# Sony Bravia 40inch - Line across screen ?



## The Gooner (26 Jan 2009)

I purchased a Sony Bravia 40" LCD in Oct 2007 - I had a 12 month warranty from the shop - but in the last week we have noticed a continuous line going across the screen approx 1/4 way down from the top. 

Anyone else have any similar issues with the Sony Bravia's ?

What was the outcome ?
Thanks.


----------



## dinjoecurry (27 Jan 2009)

not with a Sony but had this problem and was told by the retailer that it was not economic to repair as a new LCD display panel was needed


----------



## Smashbox (28 Jan 2009)

Could this be a burn or ghosting on the TV? Like if you pause something eg. a DVD for an extended period of time, the screen can be burnt.
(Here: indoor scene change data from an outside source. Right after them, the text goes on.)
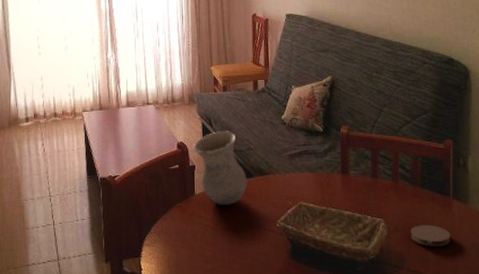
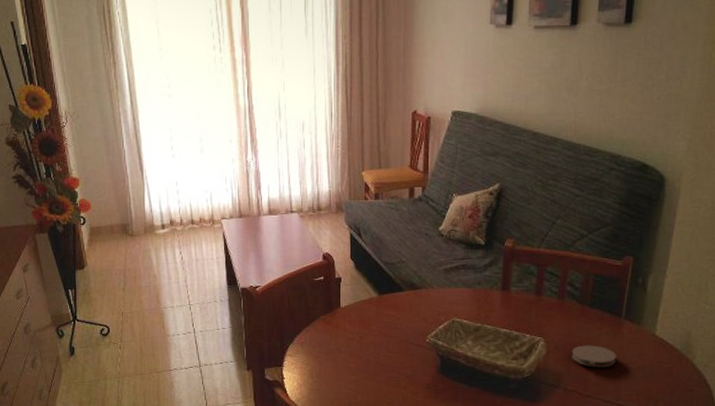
vase: present [193,131,247,205] -> none [339,242,397,319]

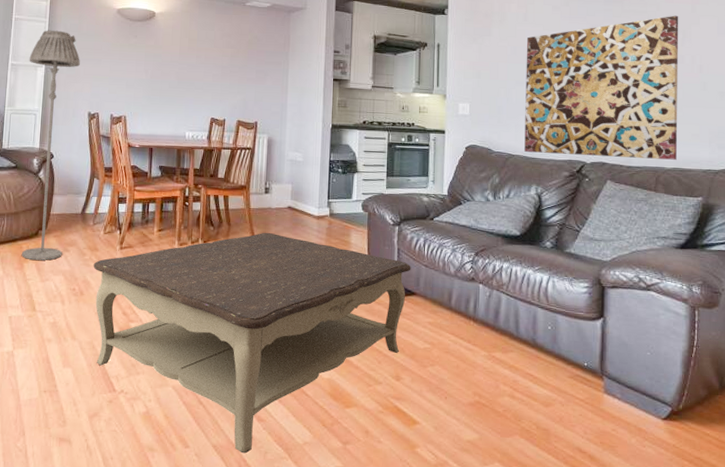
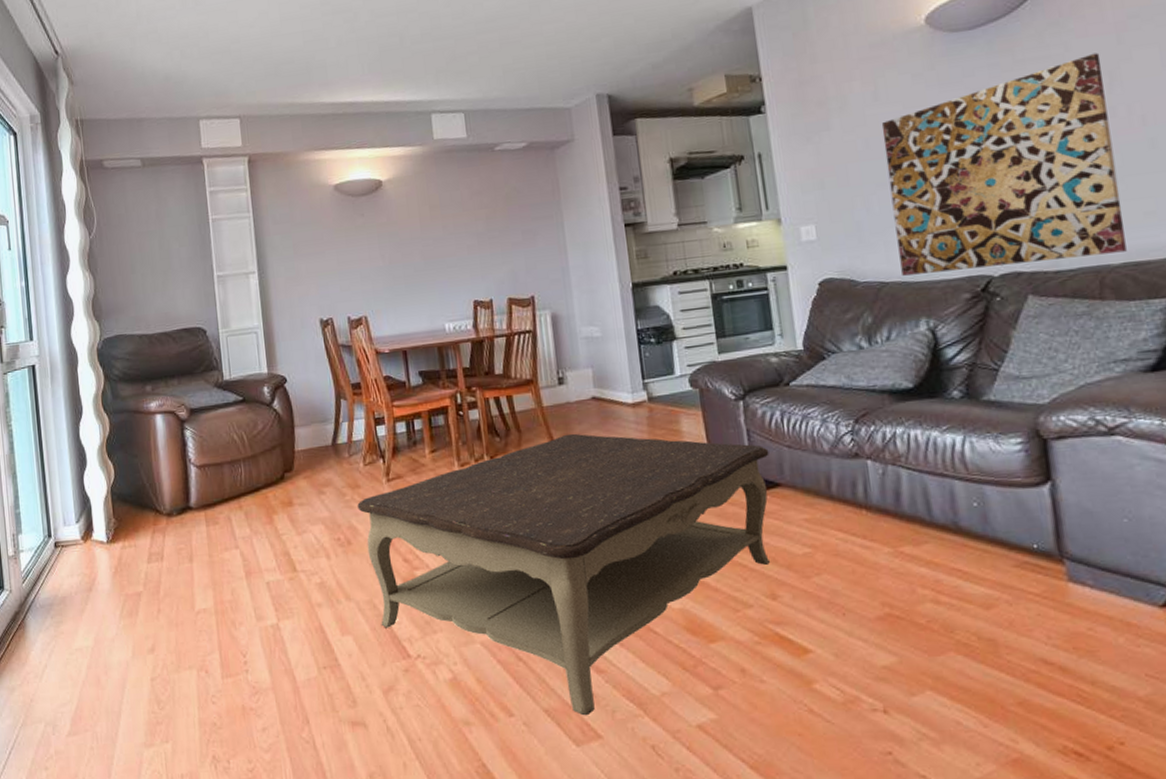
floor lamp: present [22,30,80,260] -> none [237,224,318,510]

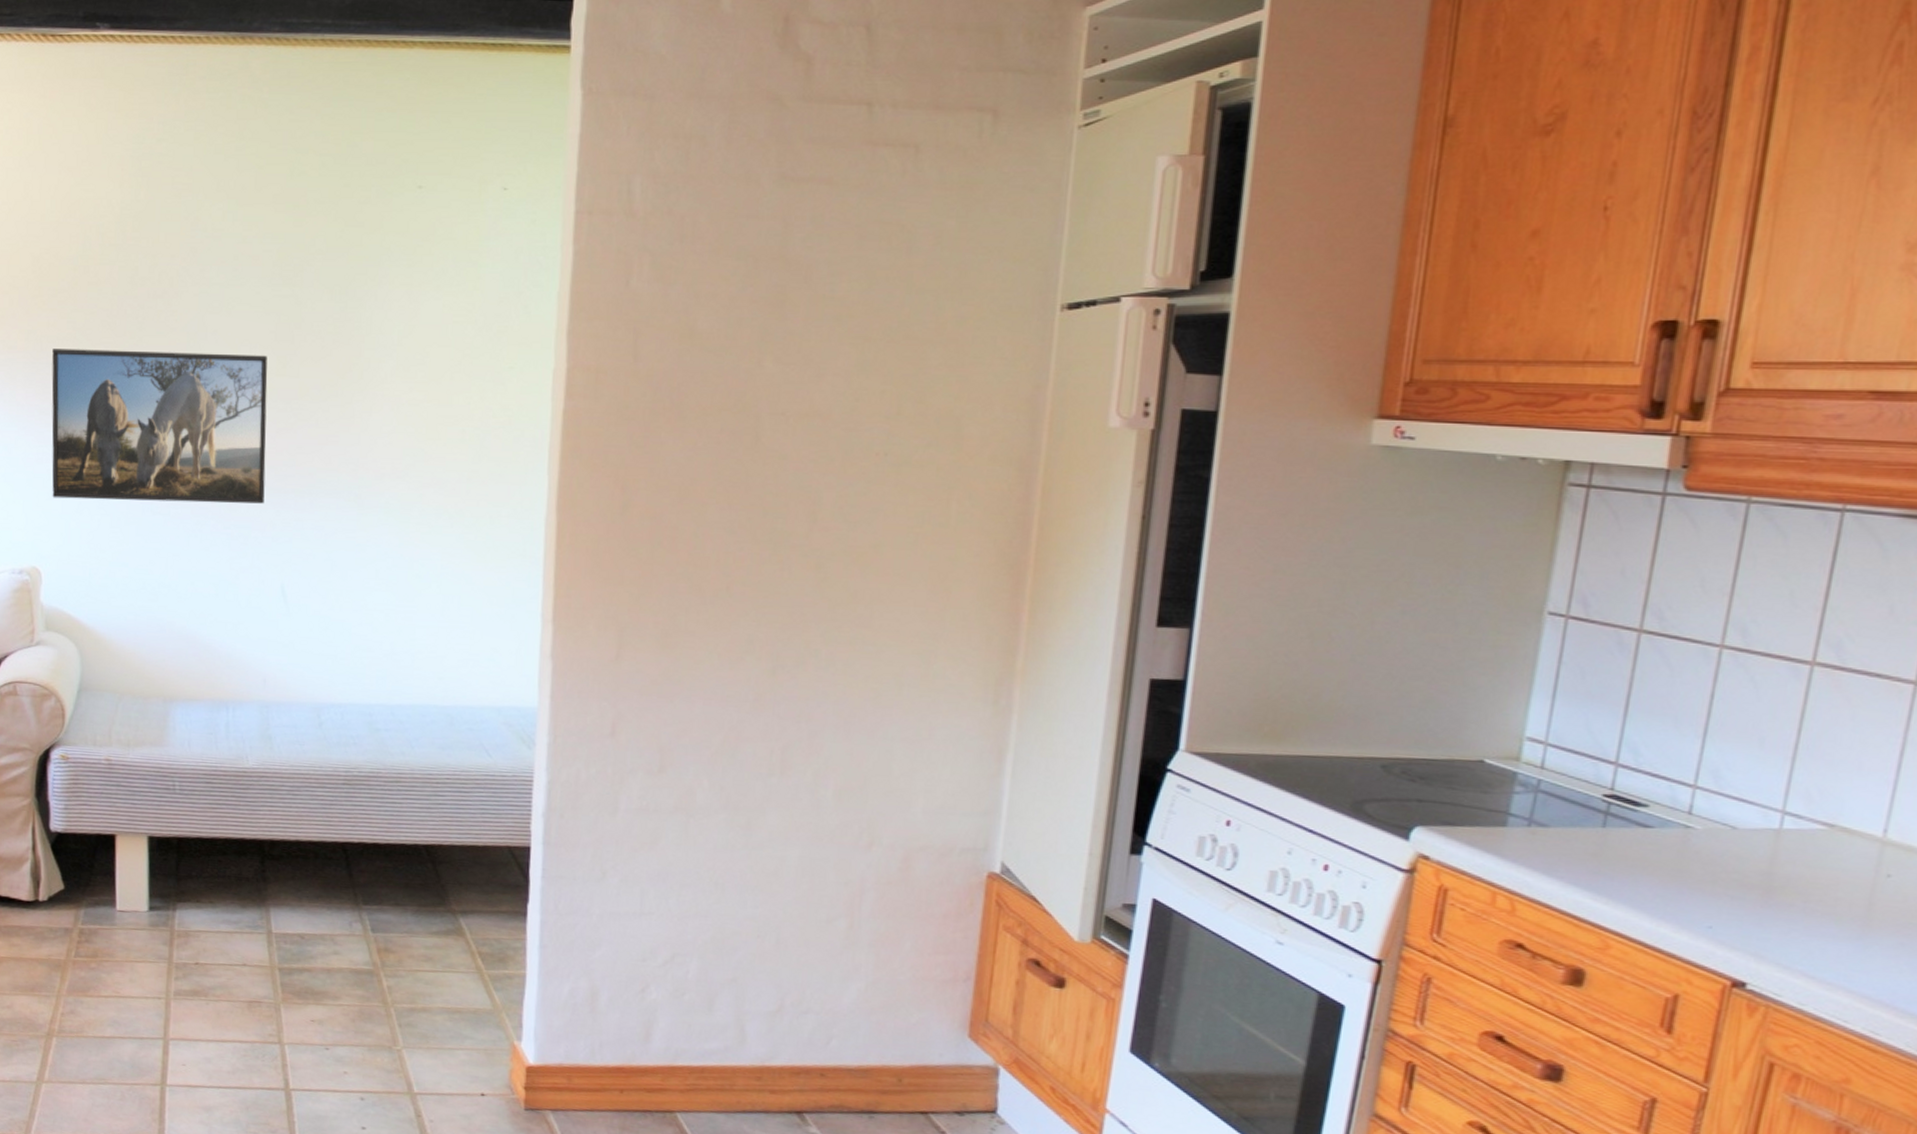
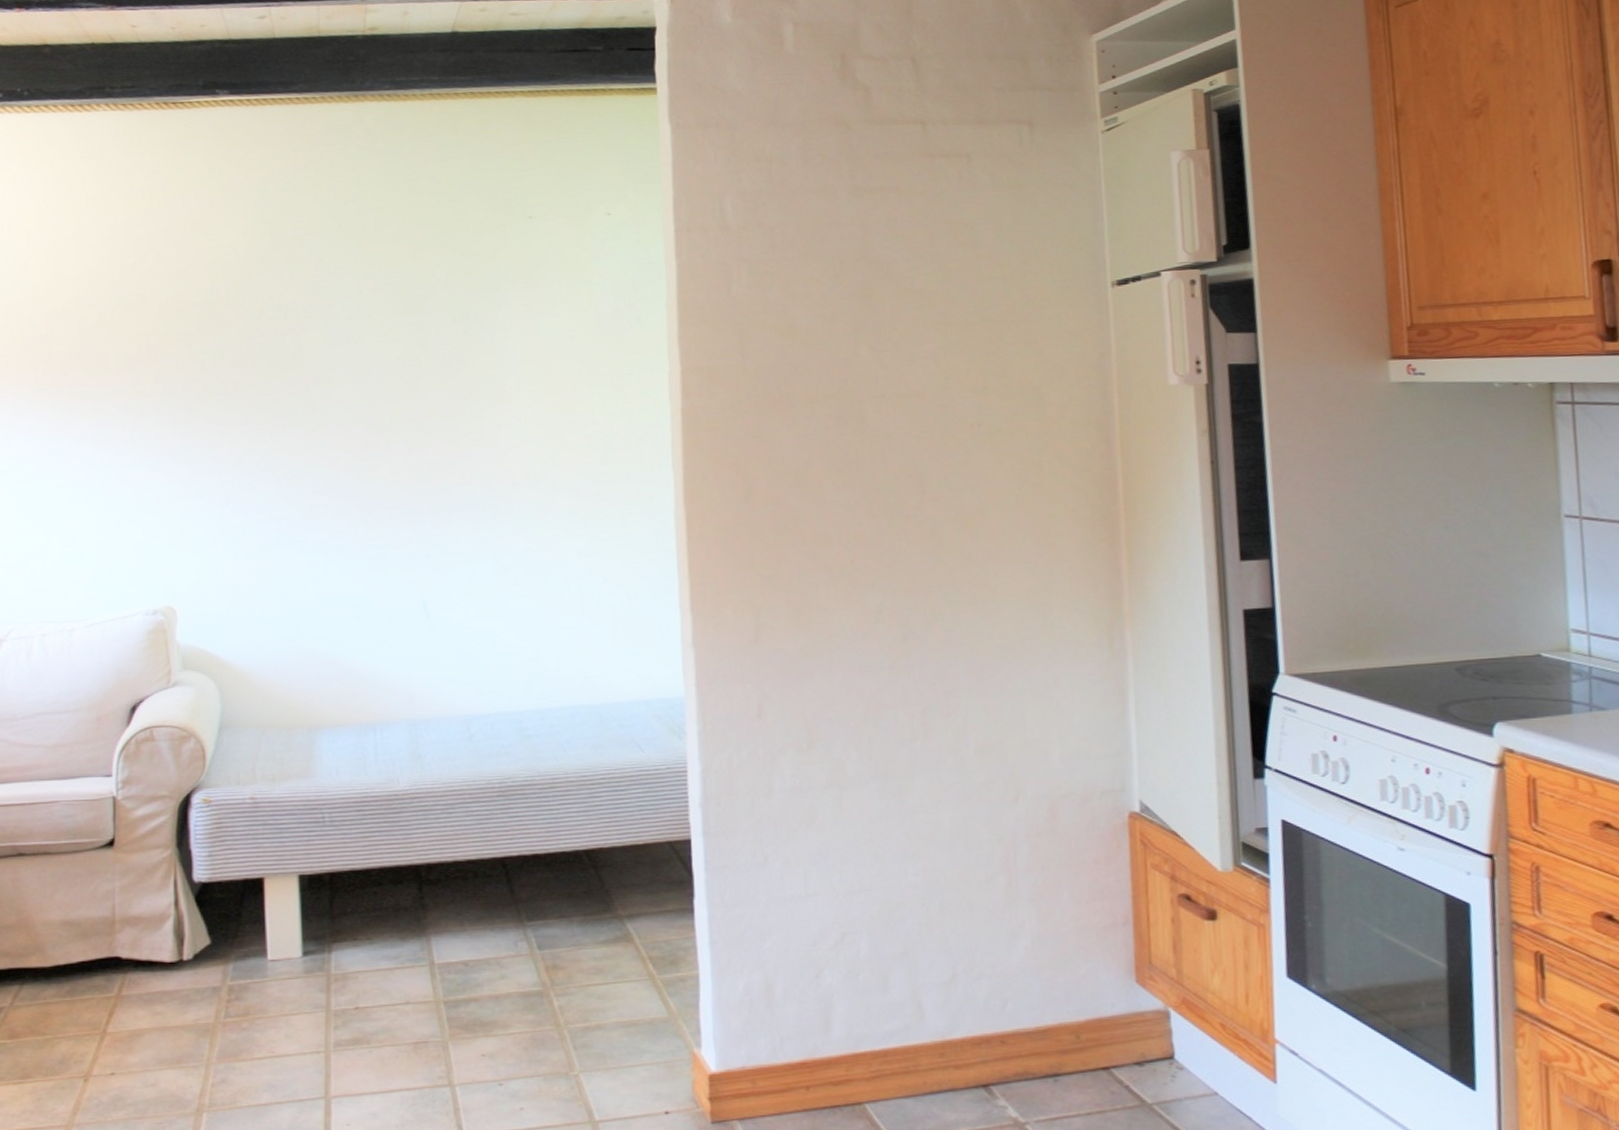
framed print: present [51,349,268,504] -> none [182,380,401,535]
It may also be the driver electronics for a certain digitally addressed screen line burnt out.


----------



## Tomodinhio (29 Jan 2009)

had the same problem, tv is pretty much usless for anything and is currently sitting in a recyling center waiting to be turned into poo roll.


----------



## iggy (29 Jan 2009)

Hi The Gooner,
Get the model number off the back of your tv and search in here ( quick search in top right corner), most LCDs are usually uneconomical to repair.
Buy with the guarantee in mind rather than brand names.


----------



## Tetrarch (6 Feb 2009)

Gooner,
The manufacturer warranty is probably for one year but this is in addition to your statutory rights which entitles you to two years from the retailer.


----------



## The Gooner (10 Feb 2009)

Thanks - my problem is that the shop I purchased it from (Kielys in Limerick) went into liquidation last summer. How do I go about enforcing the 2 year rule in that situation - contact Sony directly perhaps ?


----------



## Smashbox (10 Feb 2009)

Defiantly worth a try, my friend had a problem with her PSP and Sony were very accommodating.


----------



## The Gooner (11 Feb 2009)

Well - I tried. Called Sony Customer Service, spoke to very friendly rep - UK based - who knew nothing about 2 year warranties in Ireland etc - so he kicked to touch by giving me a complaint ref number and an address for Sony UK to write to. I posted a "package" of backup data 2 hrs ago - lets see what happens. Appreciate the feedback from all.


----------



## Smashbox (11 Feb 2009)

Good luck Gooner, hope you get some luck outta them.


----------



## dinjoecurry (12 Feb 2009)

do Sony have any office in Ireland if so you could try small claims court route and costs very little


----------



## The Gooner (24 Feb 2009)

Well - I got my response from Sony UK yesterday. No Joy I'm afarid - they claim that the 2 year warranty that is law in Ireland applies to the Retailer - not the manufacturer - as as my retailer was Kielys in Limerick - which went into liquidation in June 2008, looks like the small claims court is the next step for me.


----------



## extopia (24 Feb 2009)

Well... who exactly are you going to take to the small claims court?


----------



## dinjoecurry (24 Feb 2009)

Sony Ireland I would suggest as manufacturers of the product I think Sony Ireland were/are owned by Sony.
If Sony have no office here buying Sony products could be very risky as there is no backup to the dealer in Ireland


----------